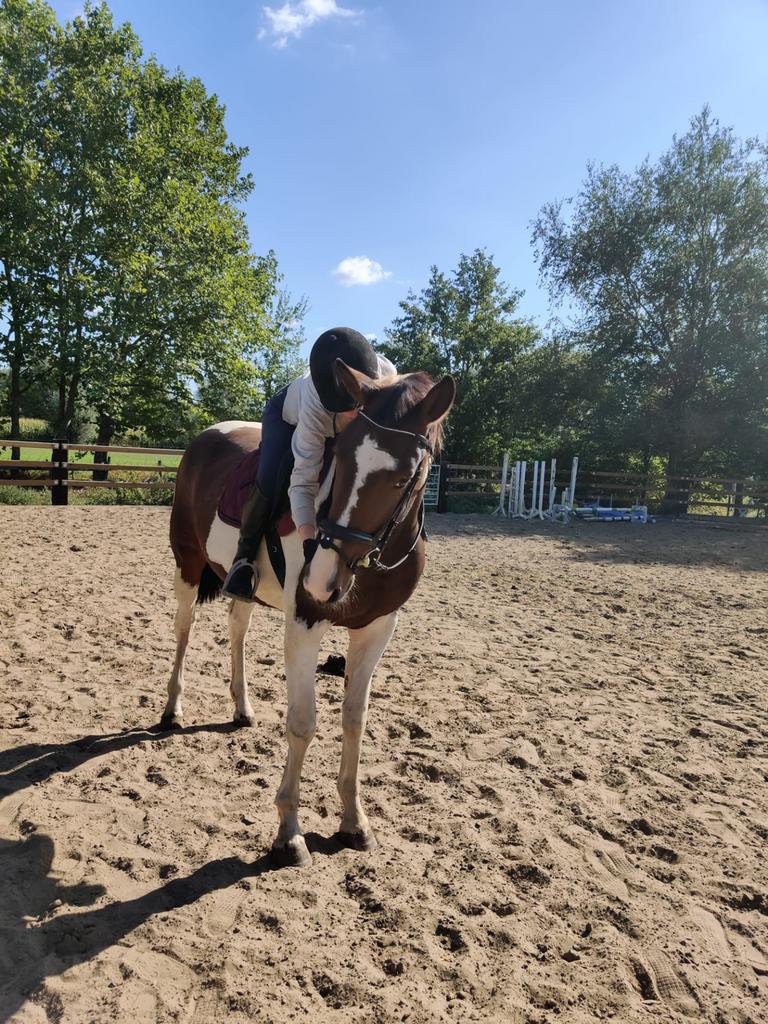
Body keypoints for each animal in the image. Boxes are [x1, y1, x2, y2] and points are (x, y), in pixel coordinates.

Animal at [164, 361, 455, 866]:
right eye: (342, 464)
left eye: (404, 478)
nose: (320, 581)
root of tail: (208, 435)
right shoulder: (304, 623)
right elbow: (302, 724)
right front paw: (289, 833)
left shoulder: (377, 629)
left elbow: (355, 719)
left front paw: (354, 822)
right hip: (188, 561)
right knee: (184, 630)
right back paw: (172, 709)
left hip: (242, 585)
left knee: (237, 629)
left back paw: (242, 708)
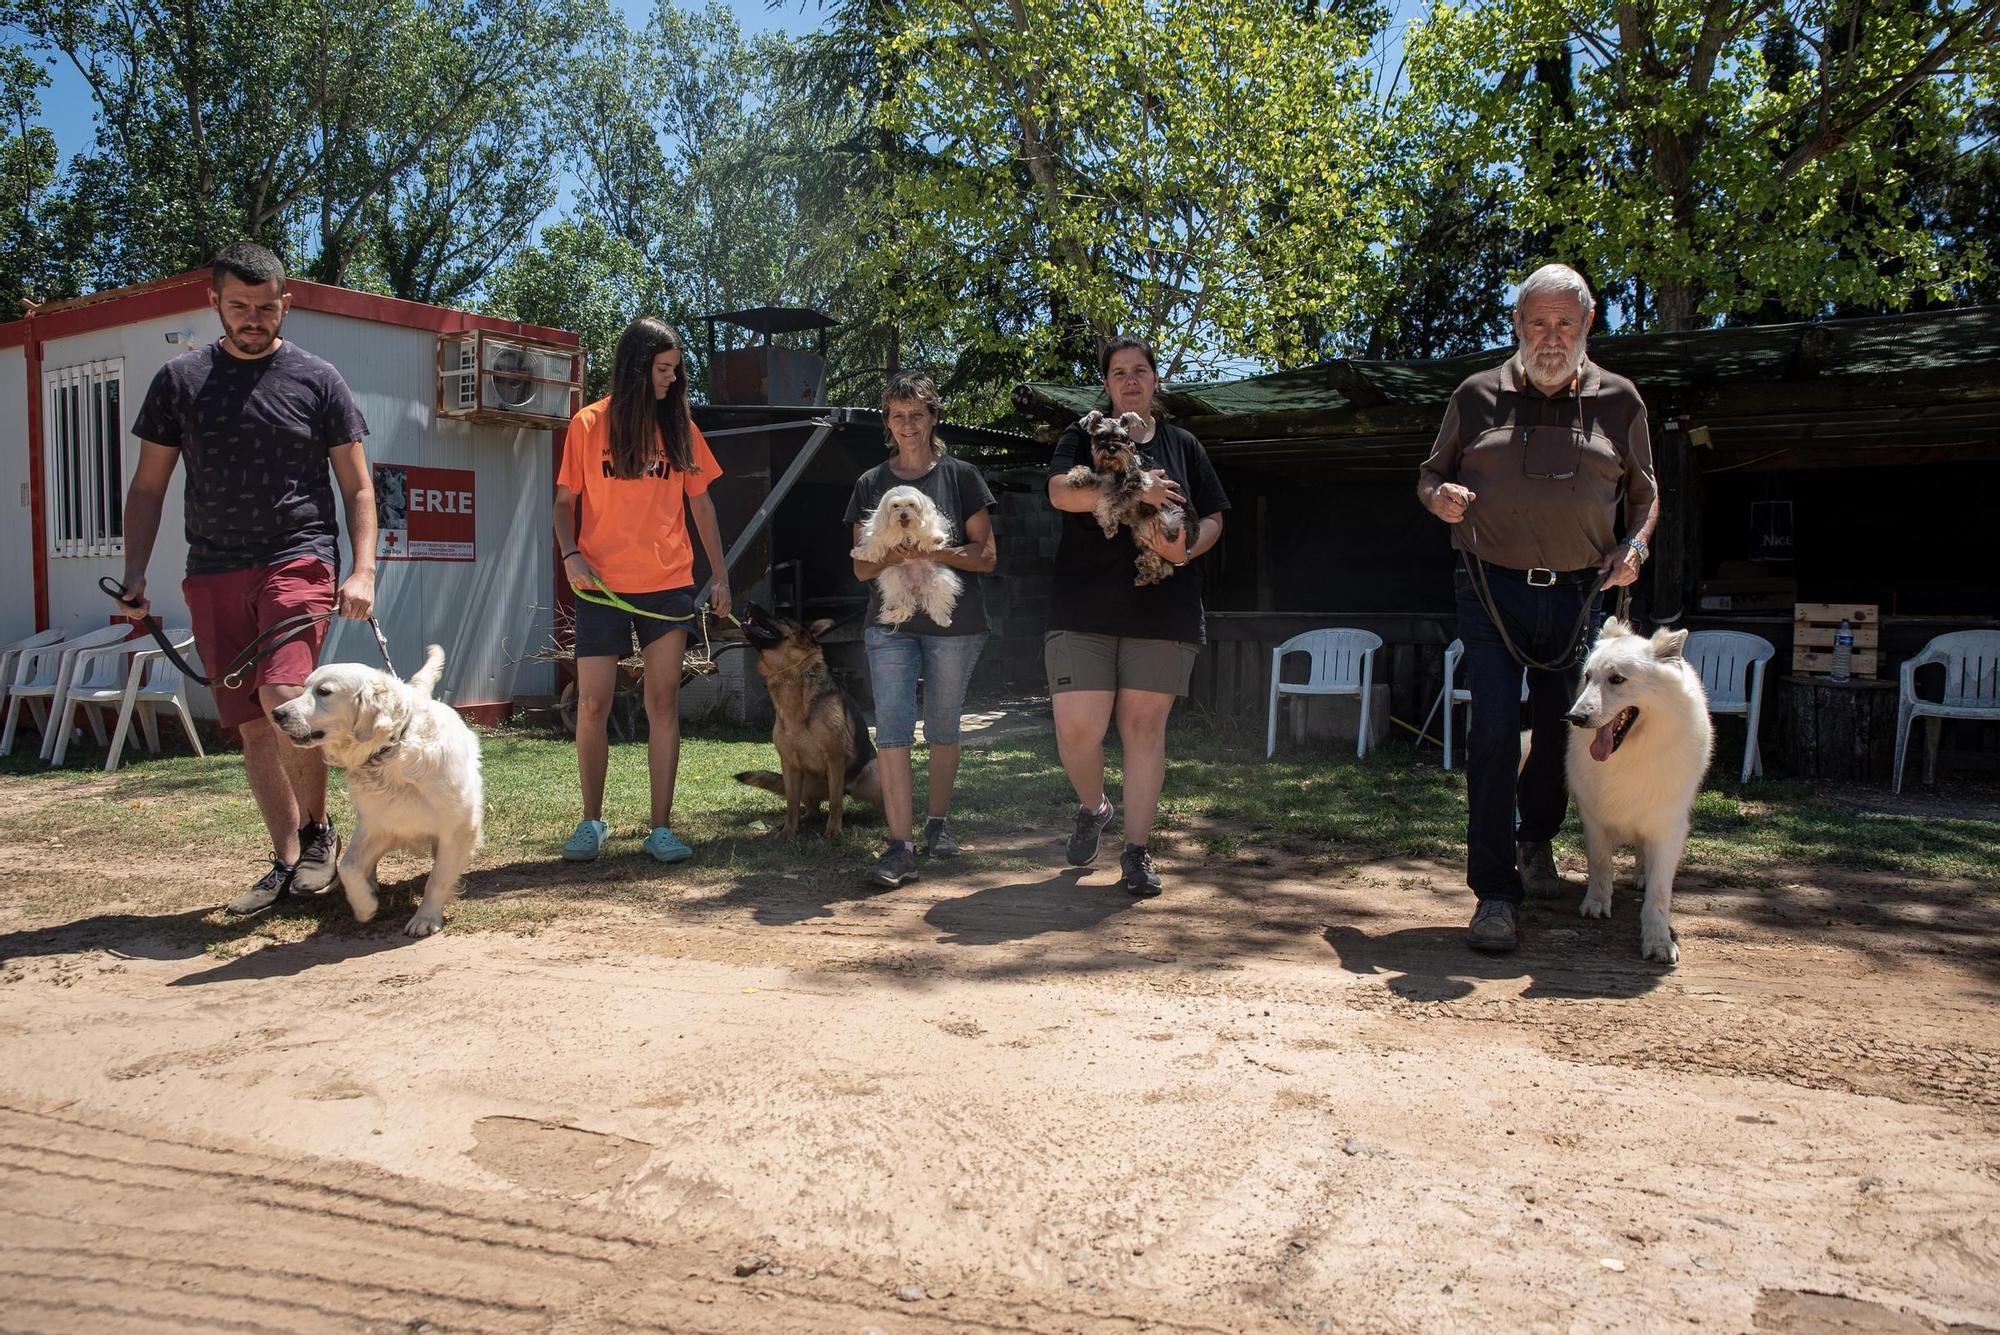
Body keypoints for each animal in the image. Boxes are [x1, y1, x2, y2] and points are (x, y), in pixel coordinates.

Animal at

━━━━━━

Brief
The pictures stay out; repeat exactly the lines from the one with "left front paw: (354, 822)" to the end of the entries above, and nothing else.

Response box
left front paw: (354, 822)
right hip: (188, 561)
right knee: (184, 630)
right back paw: (172, 709)
left hip: (242, 585)
left knee: (237, 629)
left back paw: (242, 708)
Body keypoints for each animal in the image. Boxes are [x1, y1, x2, y2] and points are (x, y), in pixel coordinates.

Animal at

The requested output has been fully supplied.